§ Problems to work on
- A) Quote the records exactly from the line containing "Mission starten" through the last line of the records, both ends included, leaving out the pictures.
- B) Extend the passage on memorials and transitional justice from the point where it stops.

3. One unique and versatile mechanism for remembrance is the memorial.  In the context of transitional justice, memorials serve as prisms through which to see past, present and future.  Memorialising is a social and political act that encompasses not just the memorial itself, but also the process of creating the memorial, the creation of the memorial and the continued engagement with the memorial -- the concerns and questions it raises about the past, the examination of whether these concerns continue to exist in the present and the consideration of how the causes for such concerns may be eliminated in the future.  On an individual and national level, the process of memorialising helps the survivor and the nation to work through psychological trauma.  In many cases, the very act of public acknowledgement of suffering contributes significantly to the healing process.  Such forms of acknowledgement play an even more significant role in African societies, where the individual is largely defined by the place (s)he occupies in the community2.  This memory function of a memorial should, however, not be separated from other transitional justice goals.  For a successful memorial, remembrance lies at the centre of a network of transitional justice goals central to survivors of mass atrocity and human rights abuses, such as truth-seeking, prevention of future abuses, reparation and reconciliation.

What is a Memorial?

4. Memorials are representations of people and events that occurred during earlier historical periods.  As representations of the past, they lie at the intersection of the historical, political and aesthetic axes.  Memorialising therefore necessarily involves the subjective interpretation of people and events and the challenge of translating those interpretations into visual narratives, finally also to be subjectively interpreted by each visitor.  Memorials exist in almost every human society and form an integral part of the landscape of collective memory.  They help define and construct a shared notion of the collective experience, imagination and self-definition of a people.

5. Though memorials have traditionally come in the form of statues honouring past war heroes, they need not conform to this prototype; in fact, modern forms of memorialisation are increasingly emphasising that memorials need not be tangible, stationary, infused with one particular meaning and commemorative of the positive aspects of a nation’s history.

6. Built public memorials, unconstructed memorials and commemorative activities comprise the three basic types of memorials.  Built public memorials include statues, grave sites, memorial walls and museums.  Unconstructed or found memorials become infused with memorial content and include street signs, older museums that have become sites of contestation, sites of genocide, or entire cities as in the case of Dresden, Hiroshima and Auschwitz.  Commemorative activities include dates and anniversaries, protests scheduled for certain times, street theatre, and memory tours.

What is the Potential of Memorials?

Truth-Seeking and ‘Never Again’

Cartoon by the South African cartoonist ‘Zapiro’.3

7. Though memorials have traditionally come in the form of statues and plaques commemorating war heroes and great national museums celebrating a nation’s cultural patrimony, memorials are increasingly being conceived as challenges to rather than as bulwarks of dominant discourses of collective memory.  This movement is intimately linked to the moral imperative of ‘Never Again’.  Whether it be remembering the Holocaust in Germany, recalling human rights abuses under dictatorship in democratising societies such as Argentina, memorialising the victims of Apartheid in South Africa, or fighting the memory of wrongs perpetrated by the United States, confronting the past through the creation of memorials is increasingly seen as an essential element to democratising in the present and the future.

§ Provided data
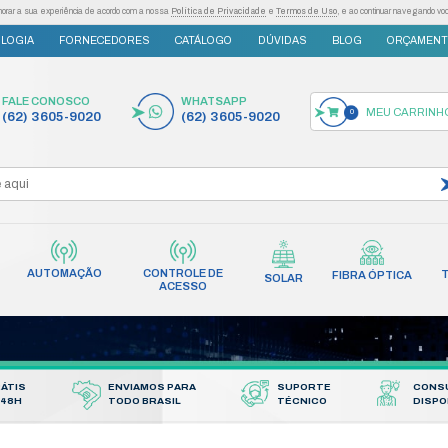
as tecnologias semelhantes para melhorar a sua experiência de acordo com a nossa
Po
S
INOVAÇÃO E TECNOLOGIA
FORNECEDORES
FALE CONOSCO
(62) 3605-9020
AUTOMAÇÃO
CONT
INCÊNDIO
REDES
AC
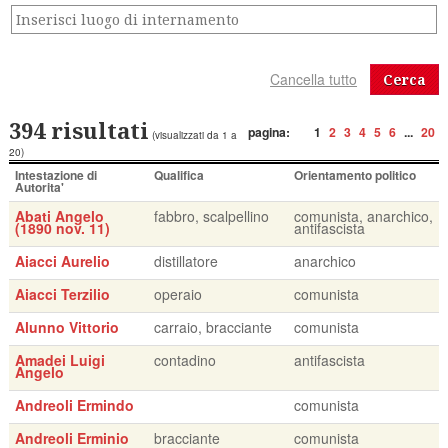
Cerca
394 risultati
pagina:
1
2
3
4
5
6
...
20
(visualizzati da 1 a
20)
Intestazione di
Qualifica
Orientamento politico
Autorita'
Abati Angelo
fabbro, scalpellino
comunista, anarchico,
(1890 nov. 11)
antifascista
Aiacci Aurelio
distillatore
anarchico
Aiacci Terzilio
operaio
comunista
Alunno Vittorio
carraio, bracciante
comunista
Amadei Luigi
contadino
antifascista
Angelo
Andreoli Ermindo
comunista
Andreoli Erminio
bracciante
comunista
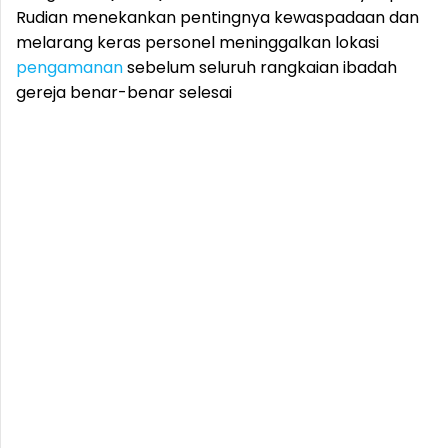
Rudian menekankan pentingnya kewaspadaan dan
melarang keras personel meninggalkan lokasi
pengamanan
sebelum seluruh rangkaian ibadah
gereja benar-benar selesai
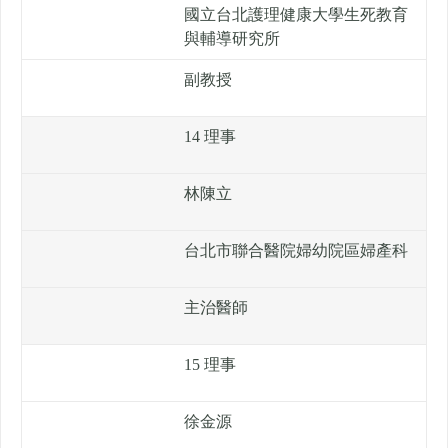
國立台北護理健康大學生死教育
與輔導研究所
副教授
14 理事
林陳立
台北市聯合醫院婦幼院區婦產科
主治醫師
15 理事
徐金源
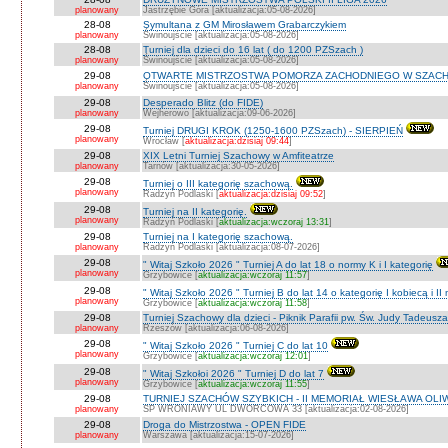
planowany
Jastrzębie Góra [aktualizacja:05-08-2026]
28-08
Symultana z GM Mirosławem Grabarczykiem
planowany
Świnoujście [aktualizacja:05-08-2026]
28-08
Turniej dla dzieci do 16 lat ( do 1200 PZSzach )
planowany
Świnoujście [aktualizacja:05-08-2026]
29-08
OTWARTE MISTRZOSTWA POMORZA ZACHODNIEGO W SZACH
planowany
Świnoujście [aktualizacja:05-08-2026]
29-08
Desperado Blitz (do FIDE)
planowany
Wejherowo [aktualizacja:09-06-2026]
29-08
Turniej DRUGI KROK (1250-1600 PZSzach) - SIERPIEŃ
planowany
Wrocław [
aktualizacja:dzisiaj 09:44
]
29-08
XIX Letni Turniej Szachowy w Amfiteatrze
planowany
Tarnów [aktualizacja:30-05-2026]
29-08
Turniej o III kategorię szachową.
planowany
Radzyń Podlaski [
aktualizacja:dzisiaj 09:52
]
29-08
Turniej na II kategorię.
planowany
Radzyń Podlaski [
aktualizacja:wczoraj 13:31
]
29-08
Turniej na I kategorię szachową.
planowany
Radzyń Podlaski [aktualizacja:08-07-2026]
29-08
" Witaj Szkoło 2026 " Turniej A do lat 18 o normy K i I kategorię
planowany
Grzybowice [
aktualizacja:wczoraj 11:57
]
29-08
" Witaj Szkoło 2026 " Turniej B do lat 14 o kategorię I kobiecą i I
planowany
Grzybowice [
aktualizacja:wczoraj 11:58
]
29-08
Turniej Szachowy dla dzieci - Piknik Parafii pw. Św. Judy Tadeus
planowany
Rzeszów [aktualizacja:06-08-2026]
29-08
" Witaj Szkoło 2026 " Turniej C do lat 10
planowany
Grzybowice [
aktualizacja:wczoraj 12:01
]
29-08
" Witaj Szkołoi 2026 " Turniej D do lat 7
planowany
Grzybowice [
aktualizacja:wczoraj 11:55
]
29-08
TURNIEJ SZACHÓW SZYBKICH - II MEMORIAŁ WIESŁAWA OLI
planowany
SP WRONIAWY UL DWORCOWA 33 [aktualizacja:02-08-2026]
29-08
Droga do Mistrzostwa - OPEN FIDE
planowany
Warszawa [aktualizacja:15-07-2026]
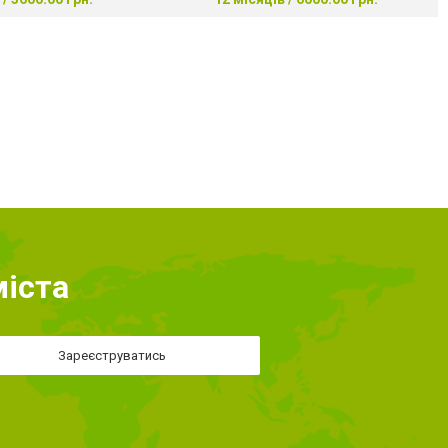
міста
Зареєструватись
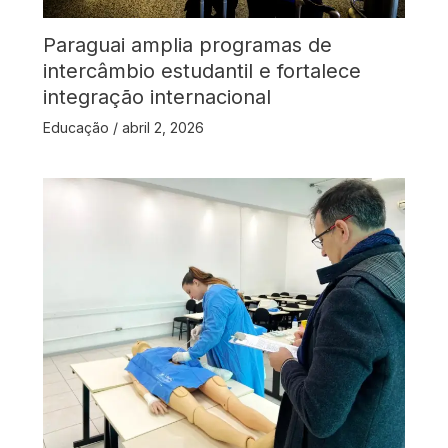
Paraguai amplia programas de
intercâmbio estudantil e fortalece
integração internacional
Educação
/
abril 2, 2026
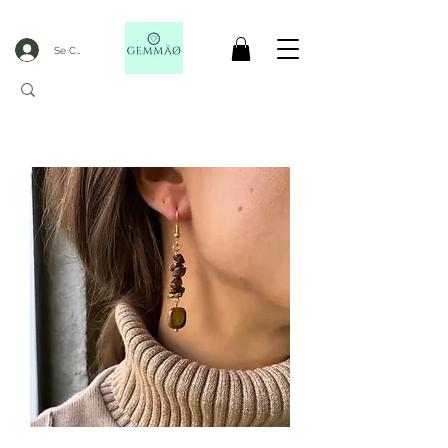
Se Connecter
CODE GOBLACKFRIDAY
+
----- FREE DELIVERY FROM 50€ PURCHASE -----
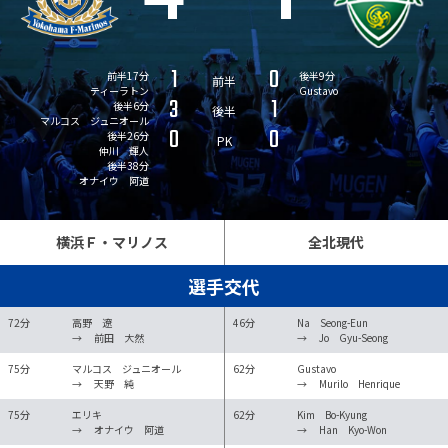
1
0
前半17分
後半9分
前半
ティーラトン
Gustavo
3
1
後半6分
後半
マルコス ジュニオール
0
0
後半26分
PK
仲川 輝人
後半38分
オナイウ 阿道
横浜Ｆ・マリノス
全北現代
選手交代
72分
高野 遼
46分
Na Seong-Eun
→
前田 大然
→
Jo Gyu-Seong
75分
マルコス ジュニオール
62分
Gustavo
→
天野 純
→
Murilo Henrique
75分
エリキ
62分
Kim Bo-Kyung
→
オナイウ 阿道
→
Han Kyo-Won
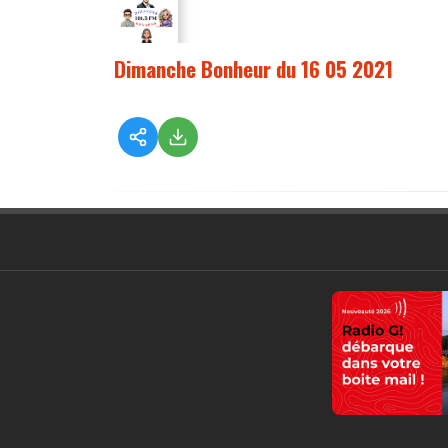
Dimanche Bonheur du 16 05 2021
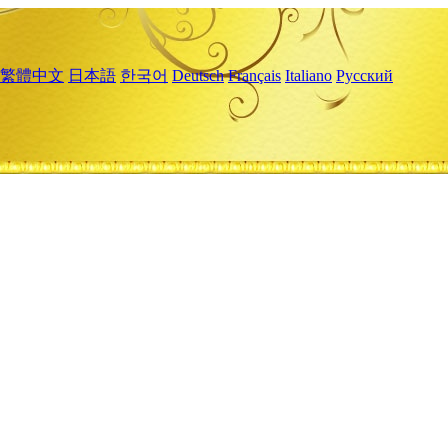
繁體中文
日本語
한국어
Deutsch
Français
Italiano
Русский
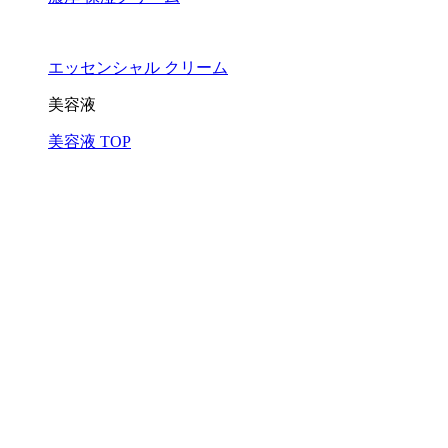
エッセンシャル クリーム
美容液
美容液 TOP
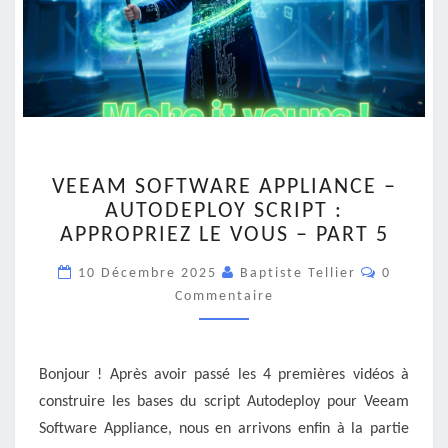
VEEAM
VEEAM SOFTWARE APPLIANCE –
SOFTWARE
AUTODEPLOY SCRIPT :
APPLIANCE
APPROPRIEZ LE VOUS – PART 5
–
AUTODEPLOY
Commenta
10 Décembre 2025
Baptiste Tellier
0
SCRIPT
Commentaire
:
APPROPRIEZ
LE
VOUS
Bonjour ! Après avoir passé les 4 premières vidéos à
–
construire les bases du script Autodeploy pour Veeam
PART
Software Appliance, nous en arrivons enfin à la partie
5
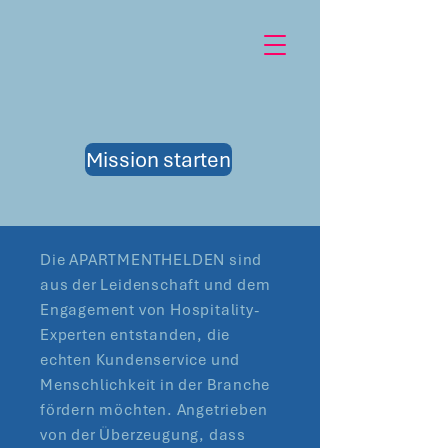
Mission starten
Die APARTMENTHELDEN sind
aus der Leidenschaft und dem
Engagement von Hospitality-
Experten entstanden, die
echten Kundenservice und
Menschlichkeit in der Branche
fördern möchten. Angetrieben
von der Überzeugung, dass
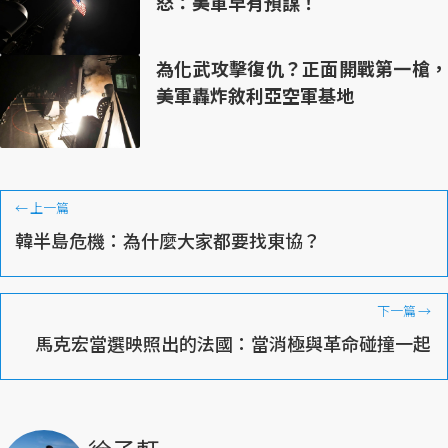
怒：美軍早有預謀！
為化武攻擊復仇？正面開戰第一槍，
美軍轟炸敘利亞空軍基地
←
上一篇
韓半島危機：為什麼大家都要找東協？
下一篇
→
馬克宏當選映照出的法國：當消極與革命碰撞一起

§ Task-by-task outputs
- A)
Mission starten
Die APARTMENTHELDEN sind
aus der Leidenschaft und dem
Engagement von Hospitality-
Experten entstanden, die
echten Kundenservice und
Menschlichkeit in der Branche
fördern möchten. Angetrieben
von der Überzeugung, dass
怒：美軍早有預謀！
為化武攻擊復仇？正面開戰第一槍，
美軍轟炸敘利亞空軍基地
←
上一篇
韓半島危機：為什麼大家都要找東協？
下一篇
→
馬克宏當選映照出的法國：當消極與革命碰撞一起

- B)
8. Memorialisation of sites of mass atrocity is one of the most powerful ways to engage in truth-seeking/telling and never again.  Such memorialisation turns the very same tools employed by oppressive regimes against them:  it turns of the tools of the oppressor into the evidence of the oppressed.  Through the memorial, the regime is exposed and the space violated by the oppressive regime is once again reclaimed.  Examples of such memorialisation include Robben Island in South Africa; The Tuol Sleng Museum in Cambodia and Villa Grimaldi in Argentina.

9. By serving as a prism through which to examine past and present and to prepare for the future, memorials create a public space for lasting dialogue.  Emphasis on dialogue has led the critic James Young to favour the process of memorialising to the memorial itself:

“It may also be true that the surest engagement with memory lies in its perpetual irresolution.  In fact, the best German memorial to the Fascist era and its victims may not be a single memorial at all – but simply the never-to-be-resolved debate over which kind of memory to preserve, how to do it, in whose name and to what end” (The Texture of Memory, 21).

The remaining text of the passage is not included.